● Your objective
Report the count of lines below that include "wall", without any other text.

● Available records
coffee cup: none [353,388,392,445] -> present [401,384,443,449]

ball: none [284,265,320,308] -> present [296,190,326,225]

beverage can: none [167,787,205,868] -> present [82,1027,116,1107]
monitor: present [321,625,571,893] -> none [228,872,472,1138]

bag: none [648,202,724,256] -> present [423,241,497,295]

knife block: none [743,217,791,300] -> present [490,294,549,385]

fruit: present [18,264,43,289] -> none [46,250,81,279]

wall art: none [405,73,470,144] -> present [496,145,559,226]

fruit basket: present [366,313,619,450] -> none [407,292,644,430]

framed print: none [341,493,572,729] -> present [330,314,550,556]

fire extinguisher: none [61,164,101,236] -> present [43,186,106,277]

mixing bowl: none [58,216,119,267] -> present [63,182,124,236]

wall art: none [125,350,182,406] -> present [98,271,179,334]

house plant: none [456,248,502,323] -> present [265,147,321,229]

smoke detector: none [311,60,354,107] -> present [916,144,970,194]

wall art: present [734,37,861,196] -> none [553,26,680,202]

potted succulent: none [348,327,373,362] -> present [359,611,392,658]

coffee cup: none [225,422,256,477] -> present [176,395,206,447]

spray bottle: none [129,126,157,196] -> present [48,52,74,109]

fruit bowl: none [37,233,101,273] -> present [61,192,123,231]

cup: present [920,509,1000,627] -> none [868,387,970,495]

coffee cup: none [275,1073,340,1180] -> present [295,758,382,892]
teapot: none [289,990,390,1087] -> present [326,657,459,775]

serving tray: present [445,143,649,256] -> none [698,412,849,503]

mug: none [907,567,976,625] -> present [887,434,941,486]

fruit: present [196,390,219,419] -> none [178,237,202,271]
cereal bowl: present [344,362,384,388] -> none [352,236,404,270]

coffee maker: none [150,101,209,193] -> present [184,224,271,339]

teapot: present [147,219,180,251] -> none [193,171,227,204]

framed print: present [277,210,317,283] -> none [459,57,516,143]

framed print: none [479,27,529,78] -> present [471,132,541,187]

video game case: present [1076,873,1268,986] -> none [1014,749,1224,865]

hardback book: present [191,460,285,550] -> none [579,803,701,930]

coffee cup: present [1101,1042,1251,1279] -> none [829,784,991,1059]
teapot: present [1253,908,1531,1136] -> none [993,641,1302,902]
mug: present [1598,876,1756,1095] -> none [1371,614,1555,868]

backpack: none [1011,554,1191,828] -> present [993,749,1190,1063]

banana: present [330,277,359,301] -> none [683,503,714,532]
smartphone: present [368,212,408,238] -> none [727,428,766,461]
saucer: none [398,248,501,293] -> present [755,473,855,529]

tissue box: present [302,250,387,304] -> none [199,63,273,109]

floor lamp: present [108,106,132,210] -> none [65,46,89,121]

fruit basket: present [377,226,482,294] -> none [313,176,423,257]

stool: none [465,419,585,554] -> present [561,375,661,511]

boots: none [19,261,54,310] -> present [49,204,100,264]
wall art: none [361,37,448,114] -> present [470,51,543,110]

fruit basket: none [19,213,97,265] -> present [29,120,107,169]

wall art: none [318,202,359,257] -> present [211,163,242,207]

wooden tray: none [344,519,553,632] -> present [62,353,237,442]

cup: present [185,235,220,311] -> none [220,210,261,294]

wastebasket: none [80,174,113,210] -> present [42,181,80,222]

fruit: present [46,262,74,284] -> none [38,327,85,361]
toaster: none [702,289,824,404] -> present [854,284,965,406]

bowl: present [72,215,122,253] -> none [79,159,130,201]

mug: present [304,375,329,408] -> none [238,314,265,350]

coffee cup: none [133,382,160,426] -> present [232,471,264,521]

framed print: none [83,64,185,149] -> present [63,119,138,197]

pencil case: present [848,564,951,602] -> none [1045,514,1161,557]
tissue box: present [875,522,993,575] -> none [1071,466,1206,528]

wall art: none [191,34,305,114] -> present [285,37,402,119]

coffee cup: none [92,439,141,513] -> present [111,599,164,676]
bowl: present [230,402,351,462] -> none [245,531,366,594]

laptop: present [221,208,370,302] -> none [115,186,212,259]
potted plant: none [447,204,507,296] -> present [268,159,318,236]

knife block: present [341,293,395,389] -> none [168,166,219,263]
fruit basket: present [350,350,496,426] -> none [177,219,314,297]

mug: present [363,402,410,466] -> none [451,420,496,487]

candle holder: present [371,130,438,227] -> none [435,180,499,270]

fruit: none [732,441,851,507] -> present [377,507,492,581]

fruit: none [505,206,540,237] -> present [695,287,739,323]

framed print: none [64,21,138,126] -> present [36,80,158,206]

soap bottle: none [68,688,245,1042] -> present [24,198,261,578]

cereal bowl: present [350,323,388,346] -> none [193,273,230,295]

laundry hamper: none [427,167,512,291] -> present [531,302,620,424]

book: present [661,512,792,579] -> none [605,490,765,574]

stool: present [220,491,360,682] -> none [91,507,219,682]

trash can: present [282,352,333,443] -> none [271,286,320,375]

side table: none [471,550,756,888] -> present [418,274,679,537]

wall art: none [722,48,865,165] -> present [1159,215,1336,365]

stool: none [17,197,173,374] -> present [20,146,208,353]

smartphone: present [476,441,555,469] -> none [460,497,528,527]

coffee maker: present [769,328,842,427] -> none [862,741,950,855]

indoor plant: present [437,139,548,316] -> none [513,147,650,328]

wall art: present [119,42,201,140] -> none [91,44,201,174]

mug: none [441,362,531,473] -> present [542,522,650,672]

● Exercise solution
8